Wed 2 Jan 2013
The Hebrew name of the film is a little longer than the one chosen by the distributors for the English version. It reads ‘The Mission of the Human Resources Manager’ and actually the word used is ‘shlihut’ which has a wider significance – it means not only mission, but also the acts of performing an important duty, or of being a messenger for important news. The news in this case are about a death, but the film touches only marginally the reasons and the absurdity of that death, and deals more about how the people who remained in life cope with the disappearance and how this impacts their lives – including the one of the messenger.
Based on a novel of AB Yehoshua the film tells the story of the aftermath of a terror attack, one of these crazy suicidal acts that took place during the second intifada about a decade ago. One of the victims of the attack is identified quite lately as a Romanian woman working a manual job in a bakery in the town. A beautiful woman whose face we know only from a photo and later from a short film made on a phone, whose body nobody came to claim or identify because she was one of the thousand of foreign workers who come to Israel and perform hard and low paid works nobody else wants to do in order to support their families back home. The duty to take the coffin with the body home to Romania, and try to compensate the family there falls on the manager of the human resources (the absurdity of the terminology is so well exposed by this film), a man who has problems of his own – solidly acted by Mark Ivanir, an actor I did not notice until now – he works more for the TV and games industry in the US, here he gets an opportunity to make a serious role in an Israeli film, and does it fine. What results is a trip in unknown territory for the Jerusalemite clerk and the journalist accompanying him (Guri Alfi, better known here as a stand-up comedian), a clash not only of two different cultures and but also of different approaches to life and death.

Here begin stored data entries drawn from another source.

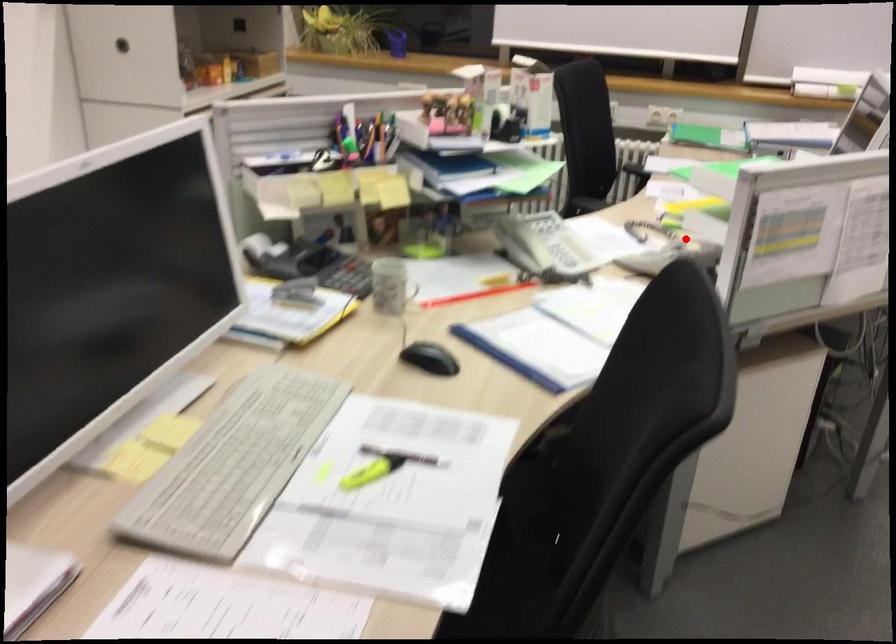
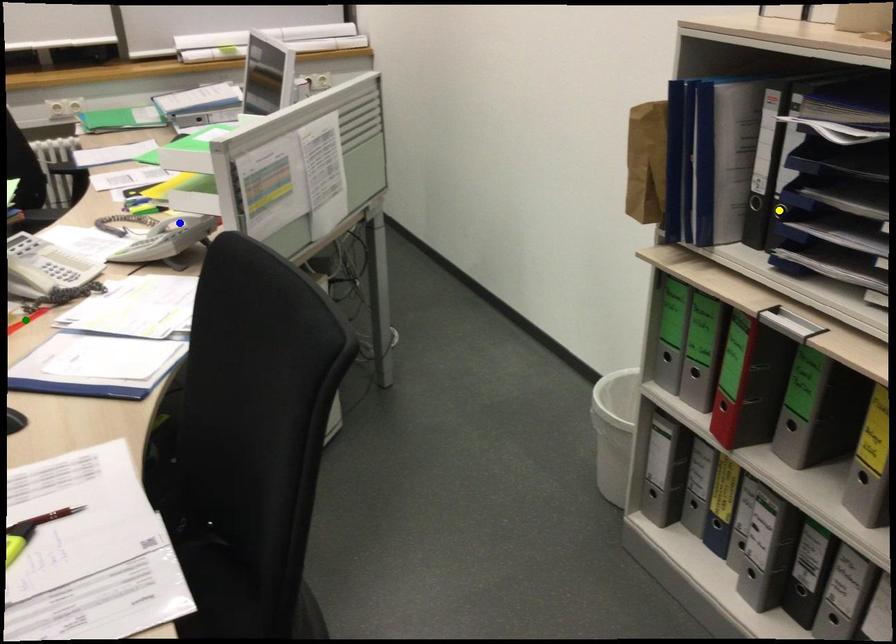
Question: I am providing you with two images of the same scene from different viewpoints. A red point is marked on the first image. You are given multiple points on the second image. Which point in image 2 represents the same 3d spot as the red point in image 1?

Choices:
 (A) yellow point
 (B) blue point
 (C) green point

Answer: (B)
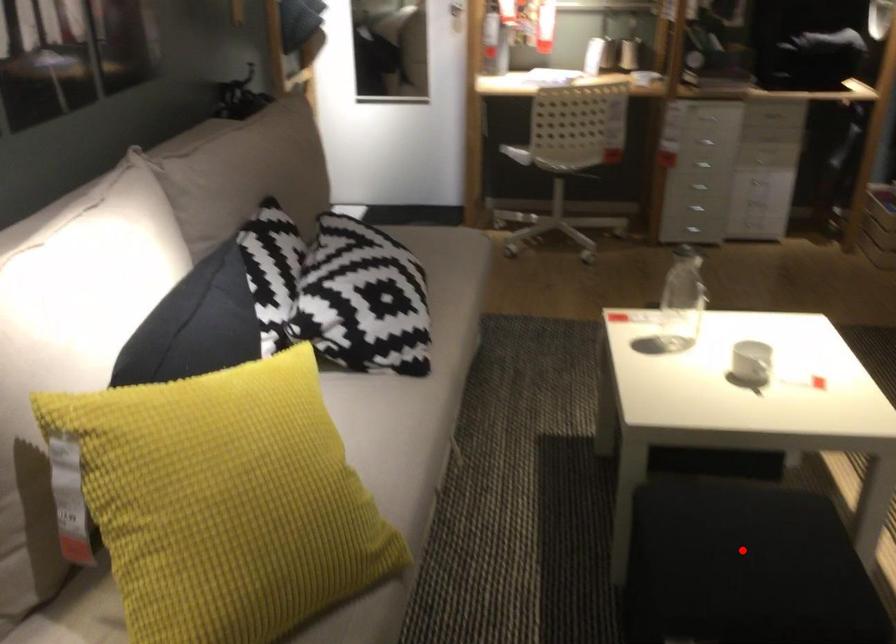
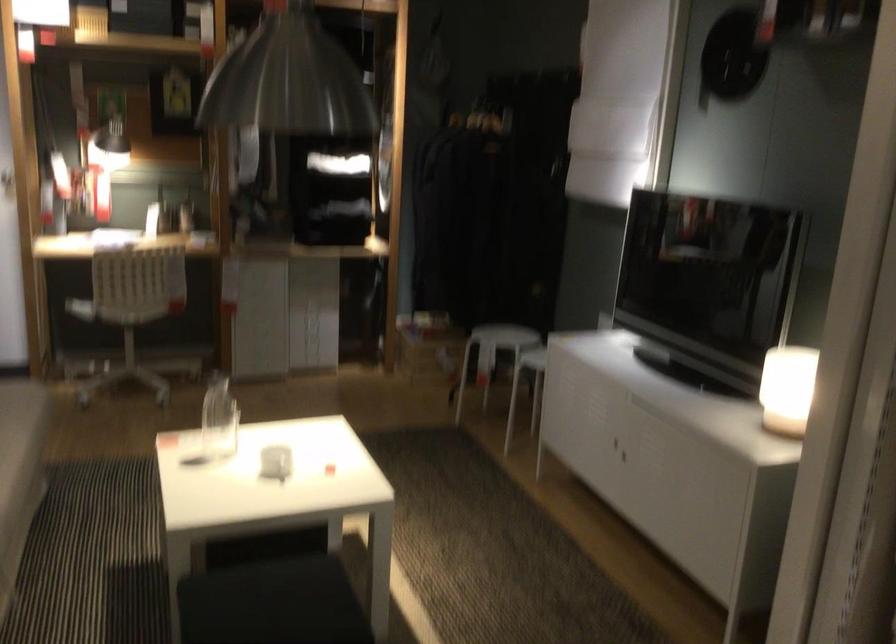
Find the pixel in the second image that matches the highlighted location in the first image.

(271, 603)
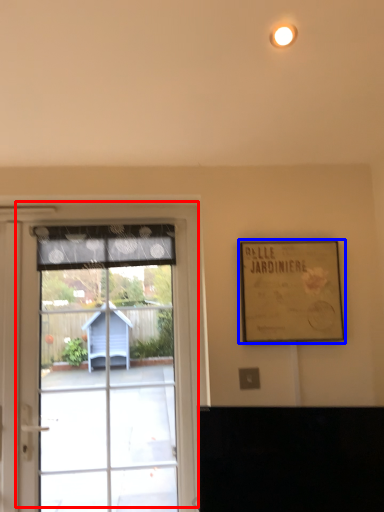
Question: Which object is further to the camera taking this photo, window (highlighted by a red box) or picture frame (highlighted by a blue box)?

Choices:
 (A) window
 (B) picture frame

Answer: (A)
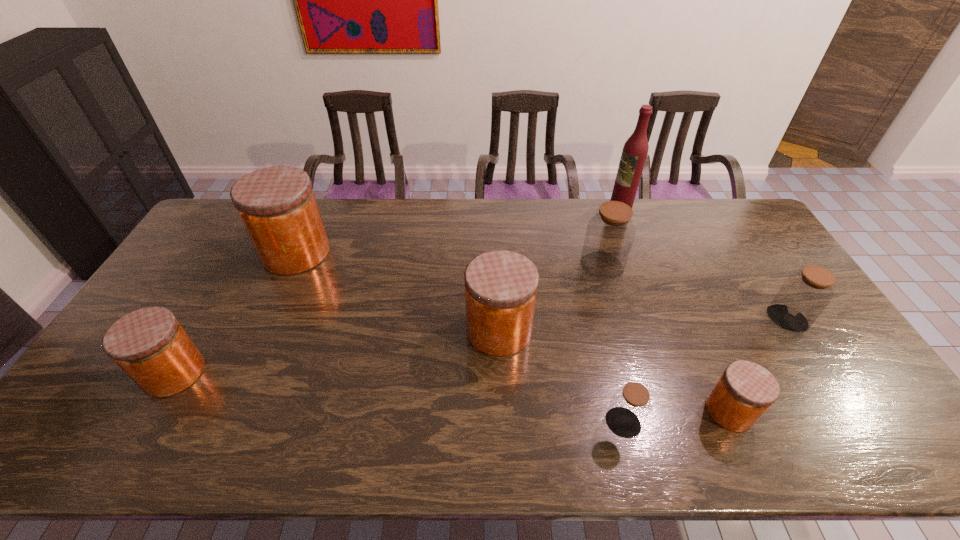
You are a GUI agent. You are given a task and a screenshot of the screen. Output one action in this format:
    pyautogui.click(x=<x>, y=<y>)
    Task: Click on the dark liquor
    
    Given the screenshot: What is the action you would take?
    pyautogui.click(x=635, y=150)

The width and height of the screenshot is (960, 540). Find the location of `liquor`. liquor is located at coordinates click(x=635, y=150).

This screenshot has width=960, height=540. Identify the location of the second tallest object. (278, 208).

This screenshot has height=540, width=960. What are the coordinates of `the farthest orange jar` in the screenshot? It's located at (278, 208).

Identify the location of the biggest brown jar. (610, 233).

Identify the location of the third jar from left to right. Image resolution: width=960 pixels, height=540 pixels. pos(501,286).

What are the coordinates of `the sixth object from right to left` in the screenshot? It's located at (501, 286).

You are a GUI agent. You are given a task and a screenshot of the screen. Output one action in this format:
    pyautogui.click(x=<x>, y=<y>)
    Task: Click on the second smallest brown jar
    This screenshot has width=960, height=540.
    Given the screenshot: What is the action you would take?
    pyautogui.click(x=803, y=296)

Where is `the second nearest brown jar`? This screenshot has height=540, width=960. the second nearest brown jar is located at coordinates (803, 296).

Find the location of a particular element. This screenshot has height=540, width=960. the third biggest orange jar is located at coordinates [x=149, y=344].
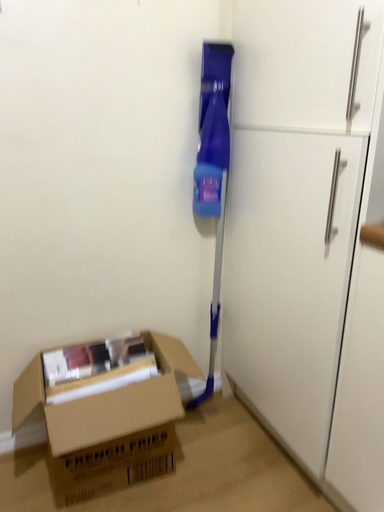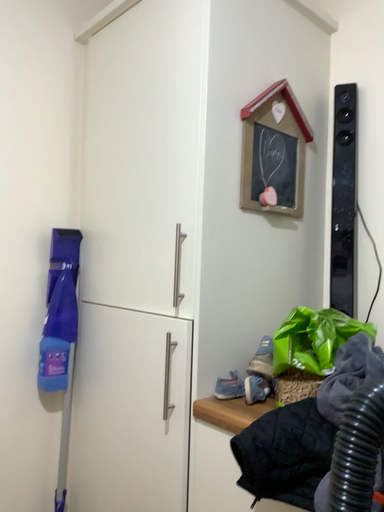
Question: Which way did the camera rotate in the video?

Choices:
 (A) rotated upward
 (B) rotated downward

Answer: (A)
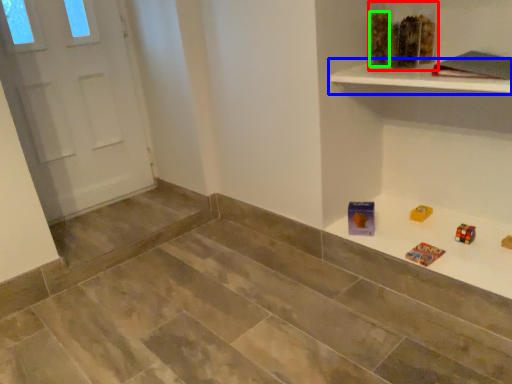
Question: Which object is positioned farthest from toy (highlighted by a red box)? Select from shelf (highlighted by a blue box) and block (highlighted by a green box).

Choices:
 (A) shelf
 (B) block

Answer: (A)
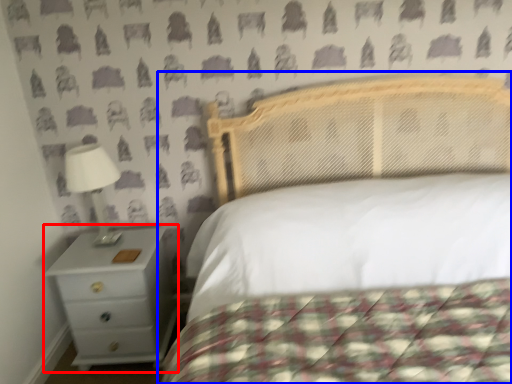
Question: Among these objects, which one is nearest to the camera, nightstand (highlighted by a red box) or bed (highlighted by a blue box)?

Choices:
 (A) nightstand
 (B) bed

Answer: (B)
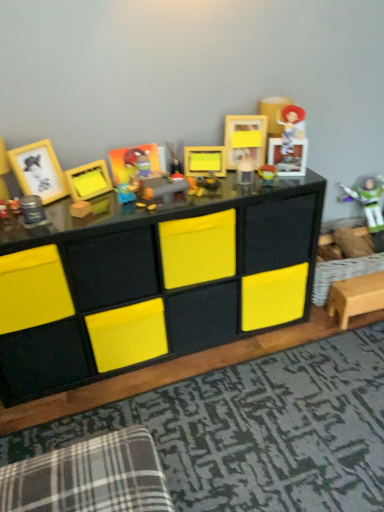
Question: Which direction should I rotate to look at yellow matte picture frame at center, the 4th picture frame from the left?

Choices:
 (A) left
 (B) right

Answer: (B)

Question: From the image's perspective, is metallic silver canister at left, which is the 5th toy in back-to-front order, located above matte plastic picture frame at center, the third picture frame viewed from the right?

Choices:
 (A) yes
 (B) no

Answer: (B)

Question: Does metallic silver canister at left, which is the 5th toy in back-to-front order, have a larger size compared to matte plastic picture frame at center, which ranks as the third picture frame in left-to-right order?

Choices:
 (A) yes
 (B) no

Answer: (B)

Question: Does metallic silver canister at left, the first toy when ordered from left to right, appear on the left side of matte plastic picture frame at center, which ranks as the third picture frame in left-to-right order?

Choices:
 (A) no
 (B) yes

Answer: (B)

Question: Is metallic silver canister at left, the fifth toy in the right-to-left sequence, at the right side of matte plastic picture frame at center, the third picture frame viewed from the right?

Choices:
 (A) yes
 (B) no

Answer: (B)

Question: Is metallic silver canister at left, the first toy when ordered from front to back, taller than matte plastic picture frame at center, which ranks as the third picture frame in left-to-right order?

Choices:
 (A) no
 (B) yes

Answer: (A)

Question: Considering the relative sizes of metallic silver canister at left, the fifth toy in the right-to-left sequence, and matte plastic picture frame at center, the third picture frame viewed from the right, in the image provided, is metallic silver canister at left, the fifth toy in the right-to-left sequence, smaller than matte plastic picture frame at center, the third picture frame viewed from the right,?

Choices:
 (A) yes
 (B) no

Answer: (A)

Question: From the image's perspective, is plaid fabric swivel chair at lower left beneath plastic buzz lightyear at right, which is the 1th toy from back to front?

Choices:
 (A) yes
 (B) no

Answer: (A)

Question: Is plaid fabric swivel chair at lower left positioned before plastic buzz lightyear at right, which appears as the fifth toy when viewed from the front?

Choices:
 (A) yes
 (B) no

Answer: (A)

Question: From the image's perspective, is plaid fabric swivel chair at lower left on plastic buzz lightyear at right, which is counted as the first toy, starting from the right?

Choices:
 (A) yes
 (B) no

Answer: (B)

Question: Does plaid fabric swivel chair at lower left have a greater width compared to plastic buzz lightyear at right, which is counted as the first toy, starting from the right?

Choices:
 (A) yes
 (B) no

Answer: (A)

Question: Would you say plastic buzz lightyear at right, which is the 1th toy from back to front, is part of plaid fabric swivel chair at lower left's contents?

Choices:
 (A) yes
 (B) no

Answer: (B)

Question: Could you tell me if plaid fabric swivel chair at lower left is facing plastic buzz lightyear at right, which is the 1th toy from back to front?

Choices:
 (A) no
 (B) yes

Answer: (A)

Question: From the image's perspective, is matte plastic buzz lightyear at center, arranged as the 3th toy when viewed from the left, under black matte storage unit at center?

Choices:
 (A) yes
 (B) no

Answer: (B)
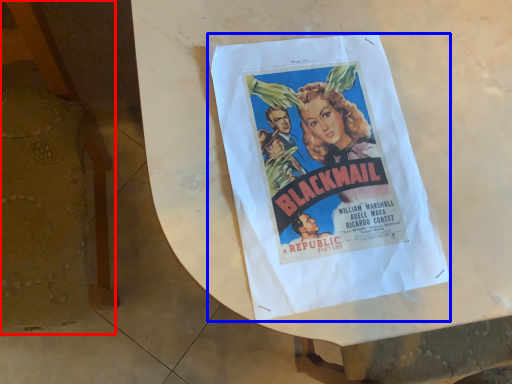
Question: Among these objects, which one is farthest to the camera, furniture (highlighted by a red box) or poster (highlighted by a blue box)?

Choices:
 (A) furniture
 (B) poster

Answer: (B)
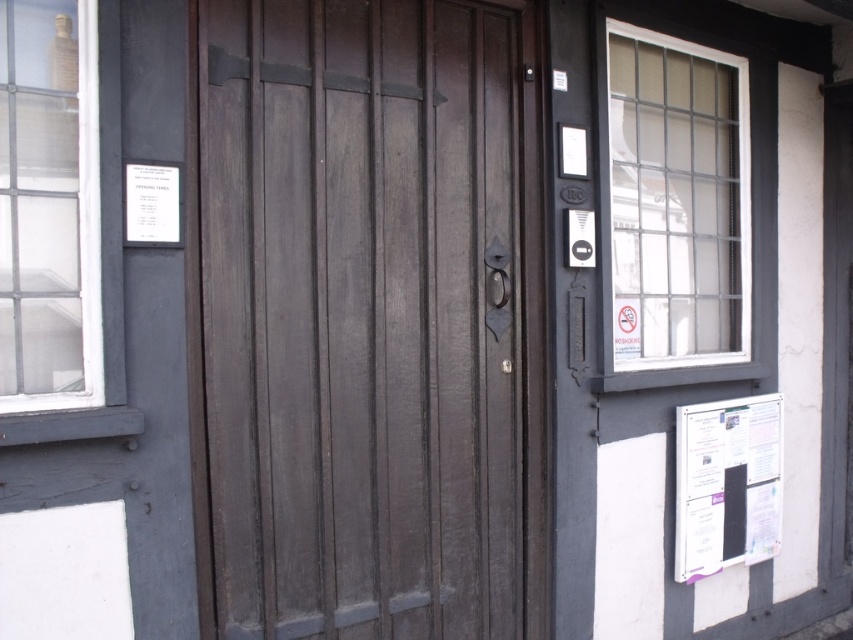
Question: Which object appears closest to the camera in this image?

Choices:
 (A) white paperboard at lower right
 (B) dark wood door at center
 (C) clear glass window at upper left
 (D) clear glass window at upper right

Answer: (C)

Question: Is clear glass window at upper right thinner than white paperboard at lower right?

Choices:
 (A) no
 (B) yes

Answer: (A)

Question: Among these objects, which one is nearest to the camera?

Choices:
 (A) white paperboard at lower right
 (B) clear glass window at upper right

Answer: (B)

Question: Which point appears closest to the camera in this image?

Choices:
 (A) (361, 632)
 (B) (677, 541)
 (C) (654, 358)
 (D) (120, 422)

Answer: (D)

Question: Considering the relative positions of clear glass window at upper right and white paperboard at lower right in the image provided, where is clear glass window at upper right located with respect to white paperboard at lower right?

Choices:
 (A) right
 (B) left

Answer: (B)

Question: Is dark wood door at center behind clear glass window at upper right?

Choices:
 (A) no
 (B) yes

Answer: (A)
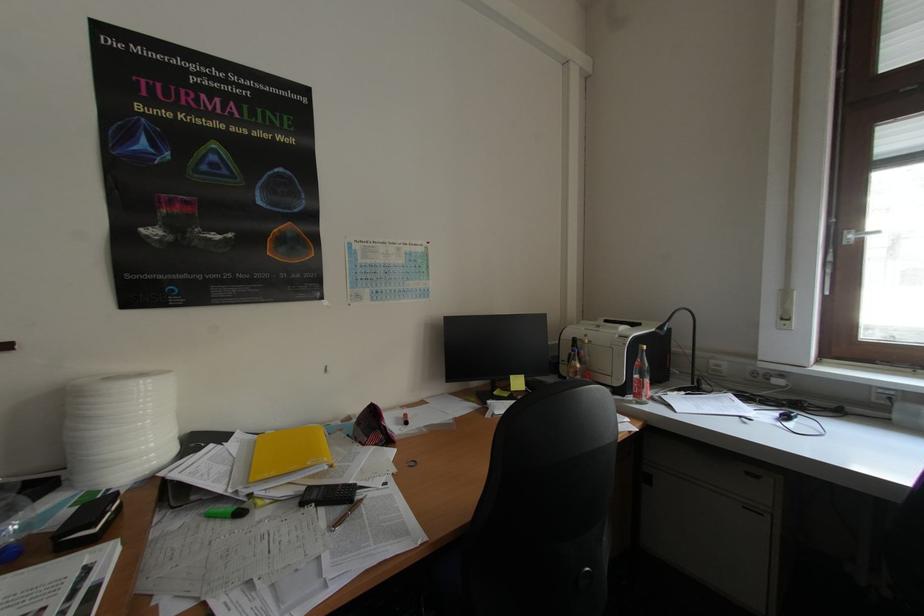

The film is not bad, but it’s a missed opportunity. Made in 2010, a year when both the Romanian and Israeli films industry were riding high on waves of success, it could have brought together some of the best in the two schools of cinematography – the Israeli dramatic school of political cinema which after decades of avoiding the tough questions raised by the Israeli-Palestinian conflict succeeded in a few film that take a sharp and uncompromising look at the issues and the Romanian minimalist realism which looks back to the Communist era and the transition that followed, and also to the contemporary chaotic situation in Romania not only with anger, but also with humor and especially with human understanding. Amazingly, director Eran Riklis‘ style and place in the Israeli cinema fits rather well the Romanian cinema style. The problem lies in the folklorist approach taken in dealing with the Romanian reality. If the Israeli team would have taken a local director as consultant, they could have maybe avoided some of the stereotypes of the script. I should say that the Romanian actors do their best to fill in the holes of the story on this respect, but this is not always enough. Even so, it’s a pleasure to see great actors like Irina Petrescu (a Romanian legend) or Gila Almagor who can be considered as her Israeli counterpart on the same cast (although they never meet on screen). And more than all, this is the last and final role in the career of Rozina Cambos. Despite its flaws Riklis’ film has enough good parts to make for an interesting viewing.